The growth rate of the HSI has slowed down. There are a few factors influencing this, such as a shorter February due to the 2024 leap year and the Taylor Swift concert of last year.

Clearly in 2025 people are prioritising the essentials, as spending lifted for utilities (up 1.9 per cent), health (up 0.7 per cent), insurance (up 0.7 per cent), household services (up 0.4 per cent) and motor vehicle (up 0.1 per cent).

However, not all of the country was united, as some areas saw increased spending while others dipped.

For example, the ACT and Tasmania saw a decline in annual growth, down 1.6 per cent and -0.2 per cent, respectively.

Victoria rose 0.7 per cent, outshined by Western Australia (up 2.3 per cent), South Australia (up 2 per cent), Queensland (up 1.9 per cent) and NSW (up 1.7 per cent).

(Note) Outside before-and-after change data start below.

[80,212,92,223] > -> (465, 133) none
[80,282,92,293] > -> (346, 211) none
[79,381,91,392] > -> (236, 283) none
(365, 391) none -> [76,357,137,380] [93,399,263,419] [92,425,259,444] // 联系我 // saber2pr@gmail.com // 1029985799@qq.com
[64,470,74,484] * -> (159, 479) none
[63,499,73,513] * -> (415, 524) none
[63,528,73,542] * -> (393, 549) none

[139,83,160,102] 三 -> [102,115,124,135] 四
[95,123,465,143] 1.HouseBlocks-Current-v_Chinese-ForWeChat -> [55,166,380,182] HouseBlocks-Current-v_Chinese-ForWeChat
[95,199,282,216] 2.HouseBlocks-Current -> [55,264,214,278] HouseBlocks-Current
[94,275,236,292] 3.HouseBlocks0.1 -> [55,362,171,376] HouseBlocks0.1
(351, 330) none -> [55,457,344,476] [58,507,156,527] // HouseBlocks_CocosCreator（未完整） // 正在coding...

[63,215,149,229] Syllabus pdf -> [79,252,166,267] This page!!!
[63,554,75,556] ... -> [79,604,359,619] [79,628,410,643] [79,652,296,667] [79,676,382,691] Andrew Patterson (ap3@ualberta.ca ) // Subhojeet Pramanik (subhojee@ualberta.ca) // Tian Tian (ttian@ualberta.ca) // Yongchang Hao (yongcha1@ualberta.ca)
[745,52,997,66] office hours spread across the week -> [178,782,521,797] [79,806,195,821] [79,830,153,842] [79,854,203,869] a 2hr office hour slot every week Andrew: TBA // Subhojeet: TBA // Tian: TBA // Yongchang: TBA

“Annual spending has been mixed across the country and we await the March spending data to gauge the impacts of ex-Tropical Cyclone Alfred with parts of Queensland and northern NSW heavily impacted by the natural disaster,” Allen added.

The year ahead already has unpredictability in the air. CBA has penned another rate drop in May but whether this happens or not is up in the air. US President Donald Trump is likely to have continued impact in the wake of tariffs.

Broker Daily will continue to monitor these trends.